Earlier, Noise-canceling headphones have become increasingly effective at creating a sound vacuum. However, the challenge lies in allowing specific sounds from the user’s surroundings to penetrate this silence. For example, Apple’s latest AirPods Pro can adjust sound levels based on the user’s activity, such as conversation, but the user has limited control over this feature.
The team unveiled their findings at the ACM CHI Conference on Human Factors in Computing Systems in Honolulu on May 14. The code for this prototype device is open-source, allowing others to contribute to its development. However, the system is not yet available for commercial use.
Shyam Gollakota, a senior author and professor at the Paul G. Allen School of Computer Science & Engineering, explained that this project uses AI to alter the auditory perception of headphone users based on their preferences. This means users can clearly hear a single speaker even in a noisy environment filled with multiple conversations.
To use the Target Speech Hearing (TSH) system, a user wearing standard headphones equipped with microphones simply presses a button while looking at the person speaking. The sound waves from the speaker’s voice should reach both sides of the headset at the same time, within a 16-degree margin of error.
The headphones then transmit this signal to an embedded computer, where the team’s machine learning software learns the speaker’s vocal patterns. The system then focuses on the speaker’s voice and continues to amplify it for the listener, even as they move around.
In tests conducted on 21 subjects, the clarity of the enrolled speaker’s voice was rated almost twice as high as the unfiltered audio. The Target Speech Hearing system currently only supports one speaker at a time and requires a clear voice from the target speaker for enrollment. If the sound quality is unsatisfactory, the user can re-enroll the speaker to improve clarity.
The team is now working on adapting the system for use with earbuds and hearing aids.
More About AI system called Target Speech Hearing (TSH):
What is Target Speech Hearing?: TSH is an Artificial Intelligence (AI) system integrated into headphones. Its primary function is to help users focus on a single speaker in a noisy environment.

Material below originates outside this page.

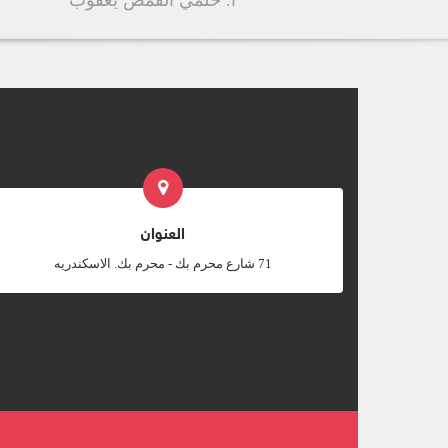
أ. حلمي القمص يعقوب
العنوان
‎71 شارع محرم بك - محرم بك. الاسكندريه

How does it work?: The system operates through a process known as “enrollment”. Users enroll speakers by looking at them for a duration of three to five seconds. This action triggers real-time voice isolation, which means the system can separate the speaker’s voice from other sounds in the environment.
What happens after enrollment?: Once a speaker is enrolled, the Target Speech Hearing system cancels out all other ambient sounds. It then plays back only the voice of the targeted speaker. This functionality remains effective even if the listener moves around and no longer faces the speaker.
What are the benefits?: The technology significantly enhances the clarity of the enrolled speaker’s voice over background noise. This feature can be particularly useful in noisy environments where focusing on a single speaker can be challenging.
Who can benefit from TSH?: The Target Speech Hearing system has potential applications in assisting people with partial hearing loss. It can also make conversations in noisy areas less chaotic, thereby benefiting anyone struggling to focus on a single speaker amidst background noise.